Savelli shook his head in despair.

‘Max, Max, Massimiliano Di Luca …' he muttered.

Cold shivers ran up Savelli's spine and he shuddered. He looked out across the landscape along the autostrada. Far away on the other side of this deserted no-man's-land of market gardens, petrol stations, workshops, supermarkets, car parks, abandoned farms, fallow fields and forgotten, half-dreamt and half-finished building sites, cumulous clouds were stacking up. They were white where they met the blue, vaulted sky, and grey and dark blue where they touched the horizon.

He was in a dangerous mood and he knew it. The most dangerous of all. A state where something deep inside him had decided that he wanted to – ought to – fail.

Behind him Claudio was still absorbed by the computer. Claudio undoubtedly had grandiose dreams of being hired by Shin Bet or the NSA. To have the chance to use all his skills. And who could blame him, Urs Savelli thought: ultimately was there anything more fulfilling for a human being than to discover their true vocation?

CHAPTER 33

Ticino, Milan

‘You can open your eyes now,' Giulio Forlani said.

‘Pardon?'

‘We've arrived,' he said.

‘What?'

He pulled the motorbike on its prop stand and turned off the engine.

Carefully and for the first time in an hour Sabrina opened her eyes and looked around.
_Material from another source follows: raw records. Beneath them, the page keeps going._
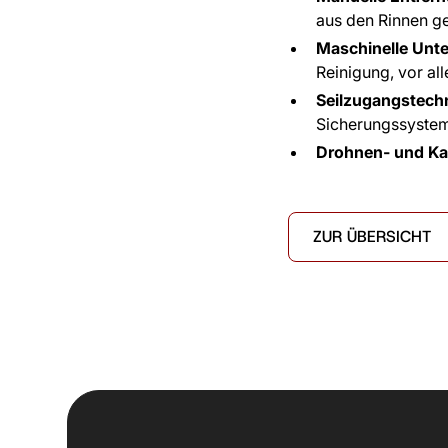
aus den Rinnen ge
Maschinelle Unte
Reinigung, vor al
Seilzugangstechn
Sicherungssystem
Drohnen- und Ka
ZUR ÜBERSICHT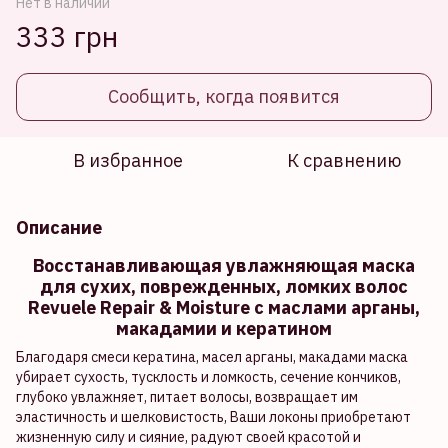
Нет в наличии
333 грн
Сообщить, когда появится
В избранное
К сравнению
Описание
Восстанавливающая увлажняющая маска
для сухих, поврежденных, ломких волос
Revuele Repair & Moisture с маслами арганы,
макадамии и кератином
Благодаря смеси кератина, масел арганы, макадами маска
убирает сухость, тусклость и ломкость, сечение кончиков,
глубоко увлажняет, питает волосы, возвращает им
эластичность и шелковистость, Ваши локоны приобретают
жизненную силу и сияние, радуют своей красотой и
Forlani had been a gentleman and offered her his crash helmet while he himself made do with only sunglasses during the entire, terrible ride.

The helmet was far too big and kept slipping over her eyes.
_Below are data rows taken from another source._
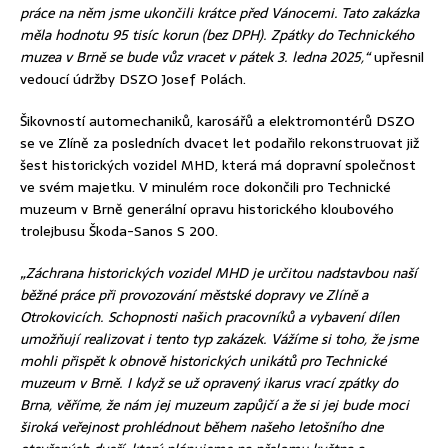
práce na něm jsme ukončili krátce před Vánocemi. Tato zakázka
měla hodnotu 95 tisíc korun (bez DPH). Zpátky do Technického
muzea v Brně se bude vůz vracet v pátek 3. ledna 2025,“
upřesnil
vedoucí údržby DSZO Josef Polách.
Šikovností automechaniků, karosářů a elektromontérů DSZO
se ve Zlíně za posledních dvacet let podařilo rekonstruovat již
šest historických vozidel MHD, která má dopravní společnost
ve svém majetku. V minulém roce dokončili pro Technické
muzeum v Brně generální opravu historického kloubového
trolejbusu Škoda-Sanos S 200.
„Záchrana historických vozidel MHD je určitou nadstavbou naší
běžné práce při provozování městské dopravy ve Zlíně a
Otrokovicích. Schopnosti našich pracovníků a vybavení dílen
umožňují realizovat i tento typ zakázek. Vážíme si toho, že jsme
mohli přispět k obnově historických unikátů pro Technické
muzeum v Brně. I když se už opravený ikarus vrací zpátky do
Brna, věříme, že nám jej muzeum zapůjčí a že si jej bude moci
široká veřejnost prohlédnout během našeho letošního dne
At one point she had been foolish enough to push it up, lean forwards and look at the instrument panel in front of Giulio. The speedometer showed 230 km/h; at this speed the six-lane Milan–Brescia autostrada was the width of a
rail track and the other traffic looked stationary. It had been like sitting on a motorbike falling from an aeroplane.
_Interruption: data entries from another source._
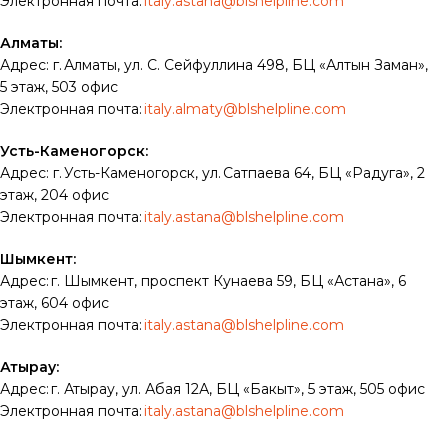
Электронная почта:
italy.astana@blshelpline.com
Алматы:
Адрес: г. Алматы, ул. С. Сейфуллина 498, БЦ «Алтын Заман»,
5 этаж, 503 офис
Электронная почта:
italy.almaty@blshelpline.com
Усть-Каменогорск:
Адрес: г. Усть-Каменогорск, ул. Сатпаева 64, БЦ «Радуга», 2
этаж, 204 офис
Электронная почта:
italy.astana@blshelpline.com
Шымкент:
Адрес: г. Шымкент, проспект Кунаева 59, БЦ «Астана», 6
этаж, 604 офис
Электронная почта:
italy.astana@blshelpline.com
Атырау:
Адрес: г. Атырау, ул. Абая 12А, БЦ «Бакыт», 5 этаж, 505 офис
Электронная почта:
italy.astana@blshelpline.com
Fearing the worst, she looked down between her legs. She would be mortified if she had wet herself. She was numb from the waist down from the cold.

‘If you want to dismount, you'll have to let go of that strap,' Forlani said.

‘What? Yes, sorry.'

She had to prise her frozen fingers from the passenger seat strap.

He helped her unbuckle the helmet and supported her when she reached the ground.

‘Thank you.'

Again Forlani did the same big, wide and involuntary flapping with his arms as he had at the top of the basilica. She ducked to avoid a gloved fist that would otherwise have sent her flying across the yard. Forlani was standing with his back to her, looking at the house.

She had no recollection of agreeing to this insane ride. They had walked down the endless steps inside the basilica's bell tower. Her hangover had returned with full, murderous vengeance and her brain had almost turned to mush when they reached the bottom and looked out across the nearly deserted and drowsy Piazza Vecchia.